オンライン交流事業は、12月上旬の神戸市の小学校に続いて2回目で、豪日交流基金を通じてオーストラリア政府外務貿易省の助成を受けています。

オーストラリア・パラリンピック委員会は、中央区の学校を訪問した上で交流事業を行う予定でした。しかし、大会の延期と新型コロナウィルスの影響を受け、今回の交流はオンラインで実現されました。両校の交流に参加したのは、卓球のメリッサ・タッパー選手です。タッパー選手は、2016年のリオ大会にオーストラリア代表として、パラリンピックだけではなく、オリンピックにも出場したオーストラリア唯一の選手です。現在は東京大会に向けてトレーニングに励んでいます。

はじめにタッパー選手は、生まれたときから右手に障がいがあり、うまく動かすことができないことを生徒に説明しました。小さい頃から、右手でできないことがあっても少しづつ練習を重ね、例えば靴ひもを結ぶこと、髪の毛を結ぶこと、なわとびや食べ物をナイフで切ることなど、普通なら両手を使わないとできないようなことも工夫して、左手だけでできるようになったことを話しました。

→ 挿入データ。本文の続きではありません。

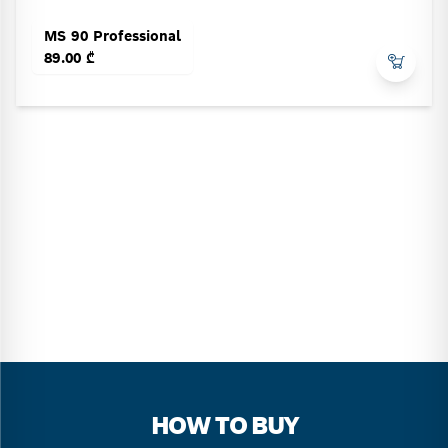
MS 90 Professional
89.00 ₾
HOW TO BUY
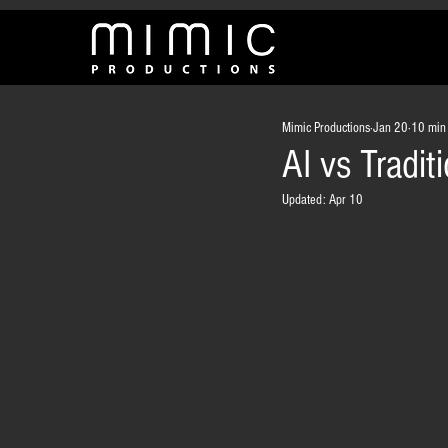
Mimic Productions
Jan 20
10 min
AI vs Tradi
Updated:
Apr 10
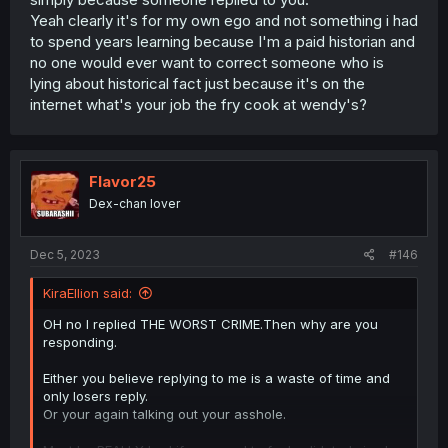
Yeah clearly it's for my own ego and not something i had
to spend years learning because I'm a paid historian and
no one would ever want to correct someone who is
lying about historical fact just because it's on the
internet what's your job the fry cook at wendy's?
Flavor25
Dex-chan lover
Dec 5, 2023
#146
KiraEllion said:
OH no I replied THE WORST CRIME.Then why are you
responding.
Either you believe replying to me is a waste of time and
only losers reply.
Or your again talking out your asshole.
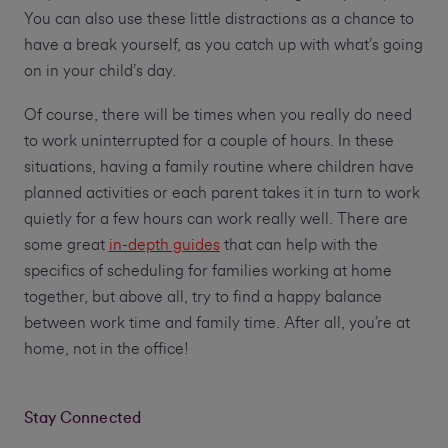
You can also use these little distractions as a chance to
have a break yourself, as you catch up with what’s going
on in your child’s day.
Of course, there will be times when you really do need
to work uninterrupted for a couple of hours. In these
situations, having a family routine where children have
planned activities or each parent takes it in turn to work
quietly for a few hours can work really well. There are
some great
in-depth guides
that can help with the
specifics of scheduling for families working at home
together, but above all, try to find a happy balance
between work time and family time. After all, you’re at
home, not in the office!
Stay Connected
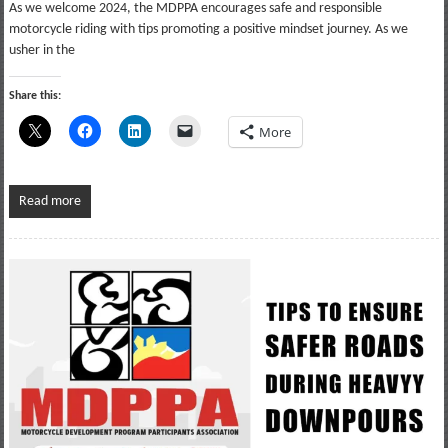
As we welcome 2024, the MDPPA encourages safe and responsible
motorcycle riding with tips promoting a positive mindset journey. As we
usher in the
Share this:
More
Read more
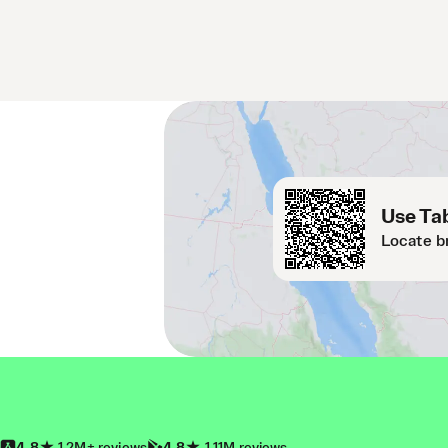
Use Tab
Locate b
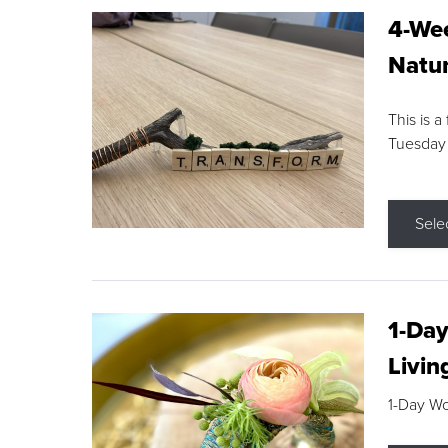
4-Wee
Natur
This is a
Tuesday
Sele
1-Day
Livin
1-Day W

「私は毎日笑顔を絶やさず、問題が解決するまでやり直し、前進することをやめません。何か難しいことが生じたときは、それに対してどのように対応するかを自分で選択することができる機会です。困難な状況に置かれたとき、どのように対応するかはそれぞれが選択できるのです。」

来年のパラリンピック大会では、金メダルを獲得するという目標をもつタッパー選手はチームの存在についても語ってくれました。

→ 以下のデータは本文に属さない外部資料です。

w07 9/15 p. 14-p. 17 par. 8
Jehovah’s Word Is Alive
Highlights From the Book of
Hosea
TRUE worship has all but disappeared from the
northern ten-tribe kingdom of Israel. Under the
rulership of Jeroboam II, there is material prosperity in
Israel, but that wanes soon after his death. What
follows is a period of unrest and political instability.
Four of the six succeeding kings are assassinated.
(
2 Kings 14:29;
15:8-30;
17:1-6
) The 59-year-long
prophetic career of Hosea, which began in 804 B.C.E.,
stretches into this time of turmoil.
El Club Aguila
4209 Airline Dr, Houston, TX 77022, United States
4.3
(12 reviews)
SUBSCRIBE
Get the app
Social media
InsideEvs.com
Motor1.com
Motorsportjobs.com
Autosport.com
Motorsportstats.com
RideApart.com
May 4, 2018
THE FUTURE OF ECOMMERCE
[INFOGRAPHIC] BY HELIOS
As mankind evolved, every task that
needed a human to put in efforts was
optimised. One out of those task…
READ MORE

「私を支えてくれるチームメンバーは本当に素晴らしい人たちです。彼らはいつも私の背中を押してくれて、チャレンジし続けるように励ましてくれます。いつでも、できる限りのサポートをしてくれます。素晴らしい人々に囲まれていると人生のすべてが変わります」

生徒からの質疑応答では、日本食が大好きだというタッパー選手に「一番好きな料理は?」と聞かれ、嬉しそうに「お好み焼きが大好き」と答えていました。

最後は生徒全員が、来年のパラリンピック大会でのタッパー選手の活躍を願って、拍手と共に彼女にエールを送りました。